Publié : 19 décembre 2005

Wadja Jean-Charles

Wadja Jean-Charles intègre en 2003 par la voie PC (3/2), l’Ecole Centrale d’Electronique de Paris.

Actuellement en première année.

Les points forts de cette école :
L’emploi et la recherche :
· La particularité de notre école est sa forte relation avec les entreprises et laboratoires, gage d’une très grande réactivité.
En effet, nombreux sont nos professeurs qui occupent un poste à responsabilité à l’extérieur de nos murs. On peut donc avoir une vision en « temps réel » de leur métier tout en profitant de leur expérience, un atout décisif pour ébaucher un plan de carrière ou trouver un stage.
Le partenariat avec le Conservatoire National des Arts et Métiers et d’autres universités parisiennes permet aussi aux étudiants motivés (et ils sont nombreux) de participer à des travaux de recherche.
· Pour résumé, le monde de l’entreprise est très présent à l’ECE, sous des aspects divers et variés qu’il serait trop long d’exposer ici. Il faut juste savoir que pour celui (ou celle) qui s’en donne la peine, des responsabilités peuvent être confiées avec un encadrement de professionnels.

La formation :
· L’enseignement se divise en deux grandes parties :
+l’enseignement technologique avec les trois majeurs :
- Système Embarqué : essentiellement de l’électronique et programmation pour les mobiles autonomes
- Télécom Réseau : de la transmission de signaux et leur réception. Un mélange d’informatique, de physique et de maths.
- Système d’information : Tous les aspects de l’informatique, de la programmation à l’architecture des réseaux.
. +l’enseignement ‘humain’ avec les mineurs. Au nombre de sept, on notera
- innovation technologique et création d’entreprise.
- recherche
- international...
On ajoute à cela sept voies d’approfondissement pour la spécialisation de dernière année.
Tous ces enseignements donnent lieu à des projets de groupe évalués par un jury de professionnels dans le domaine concerné.
Le but est de former des ingénieurs généralistes dans les technologies de l’information, donc des décideurs dans le monde de l’entreprise.

Souvenir du Lycée :
Les années prépa resteront certainement une des plus belles périodes de ma vie. Les professeurs en demandent beaucoup et il était parfois difficile de suivre le rythme. Pourtant je ne regrette absolument rien car j’ai beaucoup appris autant au niveau capacité de travail que sur le chemin à donner à mon existence.
Le rapport humain a été ce qui m’a le plus satisfait, tant avec les professeurs qui sont vraiment présents à vos côtés, qu’avec les étudiants que j’y ai rencontrés. Mention spéciale aux internes, qui m’ont fait vivre deux années vraiment pleines d’entrain.

Evaluer la taupe :
La détermination est la clé du succès. La prépa est une course de fond. Il faut être prêt à passer de années très près de ses cahiers. Quand on est sûr de ce qu’on veut devenir, ingénieur, il ne faut pas hésiter.
Aucun taupin n’est sorti complètement traumatisé et il faut se souvenir qu’une année de prépa n’est jamais perdue. J’en suis la preuve. On ne s’en rend compte qu’après avoir intégré. Alors si vous êtes admis, n’hésitez plus : faire une prépa, c‘est en soi déjà une victoire.

=== Documents d'étude ===
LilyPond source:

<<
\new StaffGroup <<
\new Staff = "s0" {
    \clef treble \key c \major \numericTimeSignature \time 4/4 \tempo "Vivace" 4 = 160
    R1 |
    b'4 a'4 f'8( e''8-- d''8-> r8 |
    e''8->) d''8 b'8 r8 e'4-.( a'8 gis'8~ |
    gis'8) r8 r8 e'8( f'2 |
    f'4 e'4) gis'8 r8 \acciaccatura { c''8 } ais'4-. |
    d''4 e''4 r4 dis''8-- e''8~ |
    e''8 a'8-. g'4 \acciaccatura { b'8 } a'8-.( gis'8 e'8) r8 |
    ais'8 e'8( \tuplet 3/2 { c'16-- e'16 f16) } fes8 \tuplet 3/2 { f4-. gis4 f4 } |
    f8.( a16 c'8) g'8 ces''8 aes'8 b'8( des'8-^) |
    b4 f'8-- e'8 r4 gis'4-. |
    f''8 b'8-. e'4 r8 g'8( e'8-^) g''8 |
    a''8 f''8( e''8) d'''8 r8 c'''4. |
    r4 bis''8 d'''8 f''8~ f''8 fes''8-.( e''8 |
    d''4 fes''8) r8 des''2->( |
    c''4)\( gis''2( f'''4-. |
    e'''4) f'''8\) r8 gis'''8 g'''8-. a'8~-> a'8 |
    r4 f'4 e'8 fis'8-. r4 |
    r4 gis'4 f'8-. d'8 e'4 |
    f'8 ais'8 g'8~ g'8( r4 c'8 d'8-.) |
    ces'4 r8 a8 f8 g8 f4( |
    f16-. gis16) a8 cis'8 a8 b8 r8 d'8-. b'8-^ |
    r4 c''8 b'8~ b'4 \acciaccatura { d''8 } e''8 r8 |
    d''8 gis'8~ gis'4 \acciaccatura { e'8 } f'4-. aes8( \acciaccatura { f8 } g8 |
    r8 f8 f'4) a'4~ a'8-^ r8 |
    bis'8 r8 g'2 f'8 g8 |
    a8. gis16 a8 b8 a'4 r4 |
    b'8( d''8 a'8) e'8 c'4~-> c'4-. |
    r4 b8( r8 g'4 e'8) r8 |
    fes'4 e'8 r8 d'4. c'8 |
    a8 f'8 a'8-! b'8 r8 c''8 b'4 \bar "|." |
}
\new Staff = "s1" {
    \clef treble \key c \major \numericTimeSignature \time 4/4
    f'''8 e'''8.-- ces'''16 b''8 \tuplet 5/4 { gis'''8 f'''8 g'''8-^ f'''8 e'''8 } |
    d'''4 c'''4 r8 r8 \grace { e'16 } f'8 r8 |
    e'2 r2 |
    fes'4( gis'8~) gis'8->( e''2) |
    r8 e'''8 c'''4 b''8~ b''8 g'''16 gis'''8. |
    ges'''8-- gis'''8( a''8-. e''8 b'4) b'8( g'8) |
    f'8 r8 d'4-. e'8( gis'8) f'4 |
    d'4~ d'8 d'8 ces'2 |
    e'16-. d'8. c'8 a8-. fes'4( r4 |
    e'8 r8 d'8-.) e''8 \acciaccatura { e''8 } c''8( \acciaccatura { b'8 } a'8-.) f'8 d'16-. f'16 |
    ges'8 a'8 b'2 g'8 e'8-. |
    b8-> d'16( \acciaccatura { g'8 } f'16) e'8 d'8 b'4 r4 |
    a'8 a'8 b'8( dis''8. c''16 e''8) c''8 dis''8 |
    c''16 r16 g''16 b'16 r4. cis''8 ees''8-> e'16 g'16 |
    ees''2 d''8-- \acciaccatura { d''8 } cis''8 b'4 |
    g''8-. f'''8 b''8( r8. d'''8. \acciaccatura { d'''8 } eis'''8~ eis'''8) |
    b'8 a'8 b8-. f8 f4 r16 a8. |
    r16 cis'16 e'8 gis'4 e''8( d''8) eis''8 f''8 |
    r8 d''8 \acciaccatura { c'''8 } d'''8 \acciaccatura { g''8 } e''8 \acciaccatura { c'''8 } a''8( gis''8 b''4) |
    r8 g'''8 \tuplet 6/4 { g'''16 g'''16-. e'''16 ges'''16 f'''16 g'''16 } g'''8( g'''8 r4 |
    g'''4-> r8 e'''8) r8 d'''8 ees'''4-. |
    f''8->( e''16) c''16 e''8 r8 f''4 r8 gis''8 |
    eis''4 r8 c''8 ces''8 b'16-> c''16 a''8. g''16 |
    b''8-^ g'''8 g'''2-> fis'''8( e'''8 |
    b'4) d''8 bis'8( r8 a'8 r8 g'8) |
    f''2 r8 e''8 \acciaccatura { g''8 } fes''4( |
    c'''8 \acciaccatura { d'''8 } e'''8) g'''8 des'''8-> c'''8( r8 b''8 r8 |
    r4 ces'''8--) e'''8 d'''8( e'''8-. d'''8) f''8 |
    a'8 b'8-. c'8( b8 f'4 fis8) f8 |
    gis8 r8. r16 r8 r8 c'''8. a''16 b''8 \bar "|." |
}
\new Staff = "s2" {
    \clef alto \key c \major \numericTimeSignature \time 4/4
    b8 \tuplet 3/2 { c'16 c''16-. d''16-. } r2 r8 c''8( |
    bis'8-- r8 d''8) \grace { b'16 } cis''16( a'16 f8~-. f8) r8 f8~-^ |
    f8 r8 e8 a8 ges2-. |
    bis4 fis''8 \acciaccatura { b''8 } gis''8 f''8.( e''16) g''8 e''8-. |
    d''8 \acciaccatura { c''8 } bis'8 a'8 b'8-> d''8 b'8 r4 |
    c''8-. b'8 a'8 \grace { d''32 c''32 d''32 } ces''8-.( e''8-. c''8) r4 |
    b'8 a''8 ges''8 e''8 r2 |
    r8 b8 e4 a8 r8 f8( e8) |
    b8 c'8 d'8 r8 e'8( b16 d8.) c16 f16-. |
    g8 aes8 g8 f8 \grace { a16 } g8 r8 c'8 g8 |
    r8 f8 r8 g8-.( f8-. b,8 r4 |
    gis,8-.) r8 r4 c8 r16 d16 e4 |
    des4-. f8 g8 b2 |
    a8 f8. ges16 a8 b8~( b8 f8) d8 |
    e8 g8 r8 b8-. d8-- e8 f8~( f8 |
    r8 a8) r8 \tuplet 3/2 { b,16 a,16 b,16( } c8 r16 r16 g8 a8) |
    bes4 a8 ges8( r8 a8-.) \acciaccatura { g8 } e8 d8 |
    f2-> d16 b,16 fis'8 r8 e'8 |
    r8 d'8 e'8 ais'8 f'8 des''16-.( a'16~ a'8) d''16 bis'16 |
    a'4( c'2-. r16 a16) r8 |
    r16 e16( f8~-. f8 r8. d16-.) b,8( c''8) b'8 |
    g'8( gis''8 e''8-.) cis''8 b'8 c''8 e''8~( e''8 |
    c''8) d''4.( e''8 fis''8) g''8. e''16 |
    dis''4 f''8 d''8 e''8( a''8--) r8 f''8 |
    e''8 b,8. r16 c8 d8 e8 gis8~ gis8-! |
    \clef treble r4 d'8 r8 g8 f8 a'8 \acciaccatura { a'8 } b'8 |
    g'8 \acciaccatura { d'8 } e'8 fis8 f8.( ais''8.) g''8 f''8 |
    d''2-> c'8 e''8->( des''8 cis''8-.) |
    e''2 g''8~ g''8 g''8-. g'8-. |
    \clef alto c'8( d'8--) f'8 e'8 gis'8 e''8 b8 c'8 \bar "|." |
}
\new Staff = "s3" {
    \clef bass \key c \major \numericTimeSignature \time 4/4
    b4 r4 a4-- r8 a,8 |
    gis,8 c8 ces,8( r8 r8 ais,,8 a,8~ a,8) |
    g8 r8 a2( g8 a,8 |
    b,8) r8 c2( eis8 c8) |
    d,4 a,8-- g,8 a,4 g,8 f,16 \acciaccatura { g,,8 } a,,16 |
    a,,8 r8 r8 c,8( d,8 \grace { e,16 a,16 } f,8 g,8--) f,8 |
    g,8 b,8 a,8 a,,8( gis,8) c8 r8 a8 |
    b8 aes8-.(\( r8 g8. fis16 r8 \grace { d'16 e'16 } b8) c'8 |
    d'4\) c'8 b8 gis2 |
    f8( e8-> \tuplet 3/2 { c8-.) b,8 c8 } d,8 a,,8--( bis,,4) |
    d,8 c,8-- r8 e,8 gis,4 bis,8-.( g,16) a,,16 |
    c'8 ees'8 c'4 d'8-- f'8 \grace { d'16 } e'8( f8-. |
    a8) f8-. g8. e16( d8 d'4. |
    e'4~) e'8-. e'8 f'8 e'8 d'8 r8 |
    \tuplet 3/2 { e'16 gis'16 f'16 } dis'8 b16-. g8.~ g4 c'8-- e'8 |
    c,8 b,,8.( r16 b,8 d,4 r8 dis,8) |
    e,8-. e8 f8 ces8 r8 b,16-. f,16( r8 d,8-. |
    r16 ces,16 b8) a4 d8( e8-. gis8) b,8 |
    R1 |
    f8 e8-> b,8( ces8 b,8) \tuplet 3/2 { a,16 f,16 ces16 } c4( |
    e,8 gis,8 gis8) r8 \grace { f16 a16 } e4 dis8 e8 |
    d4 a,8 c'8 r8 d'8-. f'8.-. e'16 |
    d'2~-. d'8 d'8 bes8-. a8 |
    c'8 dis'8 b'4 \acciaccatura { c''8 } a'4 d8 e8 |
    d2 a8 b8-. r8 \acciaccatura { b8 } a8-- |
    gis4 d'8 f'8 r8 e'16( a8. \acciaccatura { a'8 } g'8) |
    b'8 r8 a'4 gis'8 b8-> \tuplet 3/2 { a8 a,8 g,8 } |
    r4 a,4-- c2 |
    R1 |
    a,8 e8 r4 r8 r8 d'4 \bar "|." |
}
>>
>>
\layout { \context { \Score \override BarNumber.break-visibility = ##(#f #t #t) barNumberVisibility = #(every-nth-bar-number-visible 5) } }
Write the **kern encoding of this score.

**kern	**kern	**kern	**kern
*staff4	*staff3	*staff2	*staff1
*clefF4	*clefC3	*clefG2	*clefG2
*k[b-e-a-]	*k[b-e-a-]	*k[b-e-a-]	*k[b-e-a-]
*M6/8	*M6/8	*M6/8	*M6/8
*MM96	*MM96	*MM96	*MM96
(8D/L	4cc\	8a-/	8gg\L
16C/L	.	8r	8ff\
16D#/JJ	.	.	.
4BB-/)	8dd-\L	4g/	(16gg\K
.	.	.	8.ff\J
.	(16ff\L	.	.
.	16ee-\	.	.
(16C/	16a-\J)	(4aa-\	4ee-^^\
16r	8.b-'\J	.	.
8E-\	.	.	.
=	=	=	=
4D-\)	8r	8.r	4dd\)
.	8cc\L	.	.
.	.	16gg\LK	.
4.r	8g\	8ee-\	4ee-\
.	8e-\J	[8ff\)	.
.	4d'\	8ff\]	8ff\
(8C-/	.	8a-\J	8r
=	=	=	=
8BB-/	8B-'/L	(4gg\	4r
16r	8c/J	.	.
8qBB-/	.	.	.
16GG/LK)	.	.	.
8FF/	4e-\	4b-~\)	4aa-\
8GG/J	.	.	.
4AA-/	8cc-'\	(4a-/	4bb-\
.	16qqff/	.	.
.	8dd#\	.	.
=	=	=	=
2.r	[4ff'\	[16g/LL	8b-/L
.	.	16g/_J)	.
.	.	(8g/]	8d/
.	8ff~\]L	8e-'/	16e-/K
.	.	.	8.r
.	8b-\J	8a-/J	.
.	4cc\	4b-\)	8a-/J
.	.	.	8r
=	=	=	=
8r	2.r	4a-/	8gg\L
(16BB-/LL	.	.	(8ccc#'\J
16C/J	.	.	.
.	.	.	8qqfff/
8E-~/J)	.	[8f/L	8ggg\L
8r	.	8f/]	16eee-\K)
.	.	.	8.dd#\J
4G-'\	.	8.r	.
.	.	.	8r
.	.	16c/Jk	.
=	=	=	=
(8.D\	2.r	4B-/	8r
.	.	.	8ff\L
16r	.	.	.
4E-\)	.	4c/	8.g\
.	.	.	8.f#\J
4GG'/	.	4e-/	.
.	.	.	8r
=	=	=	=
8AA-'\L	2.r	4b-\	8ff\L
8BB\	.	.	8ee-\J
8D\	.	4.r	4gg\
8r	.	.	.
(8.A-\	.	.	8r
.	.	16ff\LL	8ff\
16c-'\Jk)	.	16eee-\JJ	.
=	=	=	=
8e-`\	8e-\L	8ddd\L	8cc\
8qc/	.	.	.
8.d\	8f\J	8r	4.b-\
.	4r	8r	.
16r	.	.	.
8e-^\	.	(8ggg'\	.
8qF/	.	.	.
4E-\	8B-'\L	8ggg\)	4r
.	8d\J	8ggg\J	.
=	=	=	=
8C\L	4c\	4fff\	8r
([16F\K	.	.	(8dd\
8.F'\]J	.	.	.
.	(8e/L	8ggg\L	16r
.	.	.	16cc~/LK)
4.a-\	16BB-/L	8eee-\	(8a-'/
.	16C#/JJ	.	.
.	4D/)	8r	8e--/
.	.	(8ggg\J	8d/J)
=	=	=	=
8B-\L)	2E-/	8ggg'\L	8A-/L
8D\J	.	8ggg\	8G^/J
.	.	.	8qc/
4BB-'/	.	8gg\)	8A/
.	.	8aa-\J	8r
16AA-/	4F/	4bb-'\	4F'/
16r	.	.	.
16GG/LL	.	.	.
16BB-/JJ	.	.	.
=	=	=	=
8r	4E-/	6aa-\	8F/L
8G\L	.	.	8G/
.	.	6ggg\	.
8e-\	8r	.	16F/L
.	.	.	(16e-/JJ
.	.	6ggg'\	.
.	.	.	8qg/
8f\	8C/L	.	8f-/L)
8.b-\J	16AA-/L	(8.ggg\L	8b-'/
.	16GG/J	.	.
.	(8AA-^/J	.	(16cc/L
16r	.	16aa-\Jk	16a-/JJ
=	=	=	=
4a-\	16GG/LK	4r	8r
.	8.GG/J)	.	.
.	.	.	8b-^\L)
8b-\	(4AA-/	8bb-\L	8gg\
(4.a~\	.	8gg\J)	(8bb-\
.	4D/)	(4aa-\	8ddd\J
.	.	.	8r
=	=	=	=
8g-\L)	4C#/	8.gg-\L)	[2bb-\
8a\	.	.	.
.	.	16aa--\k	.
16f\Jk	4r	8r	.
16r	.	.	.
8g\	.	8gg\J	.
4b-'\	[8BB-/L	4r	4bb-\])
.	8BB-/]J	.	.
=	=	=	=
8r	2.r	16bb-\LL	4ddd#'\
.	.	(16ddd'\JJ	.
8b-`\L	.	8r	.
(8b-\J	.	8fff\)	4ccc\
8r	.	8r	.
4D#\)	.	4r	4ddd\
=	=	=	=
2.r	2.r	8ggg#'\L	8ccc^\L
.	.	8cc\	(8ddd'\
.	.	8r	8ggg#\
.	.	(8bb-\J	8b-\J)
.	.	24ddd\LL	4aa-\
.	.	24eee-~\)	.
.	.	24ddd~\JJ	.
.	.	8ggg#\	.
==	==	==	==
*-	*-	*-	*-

=== Travail demandé ===
Recopiez le passage du témoignage commençant par « Publié : 19 » et se terminant par « travaux de recherche. », en substituant « centres de recherche » à « laboratoires ».

=== Corrigé de l'exercice ===
Publié : 19 décembre 2005

Wadja Jean-Charles

Wadja Jean-Charles intègre en 2003 par la voie PC (3/2), l’Ecole Centrale d’Electronique de Paris.

Actuellement en première année.

Les points forts de cette école :
L’emploi et la recherche :
· La particularité de notre école est sa forte relation avec les entreprises et centres de recherche, gage d’une très grande réactivité.
En effet, nombreux sont nos professeurs qui occupent un poste à responsabilité à l’extérieur de nos murs. On peut donc avoir une vision en « temps réel » de leur métier tout en profitant de leur expérience, un atout décisif pour ébaucher un plan de carrière ou trouver un stage.
Le partenariat avec le Conservatoire National des Arts et Métiers et d’autres universités parisiennes permet aussi aux étudiants motivés (et ils sont nombreux) de participer à des travaux de recherche.